The court must also require the agency to provide the name and address of the child’s attending physician of record or primary care physician where a physician has diagnosed the child’s abuse or neglect as involving one or more of the following:

(1) failure to thrive;

(2) Munchausen syndrome by proxy;

(3) shaken baby syndrome;

(4) a bone fracture diagnosed as being the result of abuse or neglect; or

(5) drug exposure.3 MCL 712A.18f(6); MCR 3.965(D).

The development of a case plan for a child is governed by a federal regulation implementing the Adoption and Safe Families Act (ASFA). Specifically, 45 CFR 1356.21(g) states:

“(g) Case plan requirements. In order to satisfy the case plan requirements of [42 USC 671(a)(16), 42 USC 675(1), and 42 USC 675(5)(A) and (D)], the State agency must promulgate policy materials and instructions for use by State and local staff to determine the appropriateness of and necessity for the foster care placement of the child. The case plan for each child must:

(1) Be a written document, which is a discrete part of the case record, in a format determined by the State, which is developed jointly with the parent(s) or guardian of the child in foster care; and

(2) Be developed within a reasonable period, to be established by the State, but in no event later than 60 days from the child’s removal from the home pursuant to [45 CFR 1356.21(k)];[4] 

(3) Include a discussion of how the case plan is designed to achieve a safe placement for the child in the least restrictive (most family-like) setting available and in close proximity to the home of the parent(s) when the case plan goal is reunification and a discussion of how the placement is consistent with the best interests and special needs of the child. ([Federal financial participation] is not available when a court orders a placement with a specific foster care provider);

(4) Include a description of the services offered and provided to prevent removal of the child from the home and to reunify the family; and

(5) Document the steps to finalize a placement when the case plan goal is or becomes adoption or placement in another permanent home in accordance with [42 USC 675(1)(E), 42 USC 675(5)(E)]. When the case plan goal is adoption, at a minimum, such documentation shall include child-specific recruitment efforts such as the use of State, regional, and national adoption exchanges including electronic exchange systems.”

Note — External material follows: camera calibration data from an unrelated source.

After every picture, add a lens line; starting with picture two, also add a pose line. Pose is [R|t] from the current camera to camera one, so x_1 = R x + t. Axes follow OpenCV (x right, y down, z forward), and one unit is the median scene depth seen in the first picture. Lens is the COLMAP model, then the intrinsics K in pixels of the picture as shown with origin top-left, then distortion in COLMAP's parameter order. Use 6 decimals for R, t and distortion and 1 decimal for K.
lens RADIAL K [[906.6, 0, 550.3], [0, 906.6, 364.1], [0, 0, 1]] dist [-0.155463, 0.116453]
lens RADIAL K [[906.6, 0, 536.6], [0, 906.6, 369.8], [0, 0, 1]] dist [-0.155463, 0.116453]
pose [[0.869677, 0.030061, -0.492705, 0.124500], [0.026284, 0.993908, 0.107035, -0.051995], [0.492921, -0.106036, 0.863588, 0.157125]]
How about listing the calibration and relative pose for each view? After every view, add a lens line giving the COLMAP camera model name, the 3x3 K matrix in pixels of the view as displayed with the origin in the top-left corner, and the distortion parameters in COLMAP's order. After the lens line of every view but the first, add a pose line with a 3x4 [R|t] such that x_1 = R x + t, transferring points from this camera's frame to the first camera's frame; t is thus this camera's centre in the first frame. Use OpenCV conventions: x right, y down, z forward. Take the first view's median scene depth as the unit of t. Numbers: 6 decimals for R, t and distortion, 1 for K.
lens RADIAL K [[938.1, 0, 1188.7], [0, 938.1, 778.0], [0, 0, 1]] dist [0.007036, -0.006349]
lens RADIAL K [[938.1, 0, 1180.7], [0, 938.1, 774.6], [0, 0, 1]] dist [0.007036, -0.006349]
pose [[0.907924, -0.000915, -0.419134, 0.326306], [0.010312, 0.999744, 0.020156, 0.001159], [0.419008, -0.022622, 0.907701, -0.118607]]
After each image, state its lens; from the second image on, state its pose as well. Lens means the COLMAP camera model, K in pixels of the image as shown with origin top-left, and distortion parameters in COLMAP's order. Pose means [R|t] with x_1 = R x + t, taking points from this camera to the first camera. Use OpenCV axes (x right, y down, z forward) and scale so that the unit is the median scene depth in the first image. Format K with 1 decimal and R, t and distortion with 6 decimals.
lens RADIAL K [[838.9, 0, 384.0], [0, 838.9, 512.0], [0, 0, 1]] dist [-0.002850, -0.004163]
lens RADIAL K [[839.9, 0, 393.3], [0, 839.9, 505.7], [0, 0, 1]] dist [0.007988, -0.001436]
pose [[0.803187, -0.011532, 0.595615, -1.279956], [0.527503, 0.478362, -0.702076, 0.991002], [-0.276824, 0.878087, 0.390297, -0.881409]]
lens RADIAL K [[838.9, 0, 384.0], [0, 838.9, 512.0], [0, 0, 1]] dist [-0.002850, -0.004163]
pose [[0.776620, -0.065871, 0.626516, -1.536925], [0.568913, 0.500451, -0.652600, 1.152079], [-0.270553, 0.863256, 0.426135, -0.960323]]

1    See Section 8.2 for a detailed discussion of relative placements.

2   The placement preferences in MCL 722.954a “do[] not supersede the placement preferences in the Michigan Indian family preservation act [MIFPA].” MCL 722.954a(10). MIFPA, as used in MCL 722.954a, appears in MCL 712B.1 to MCL 712B.41. MCL 722.954a(11).

3    See Section 13.5.

4    The 60-day period is calculated from the child’s actual or constructive removal from his or her home. 45 CFR 1356.21(k).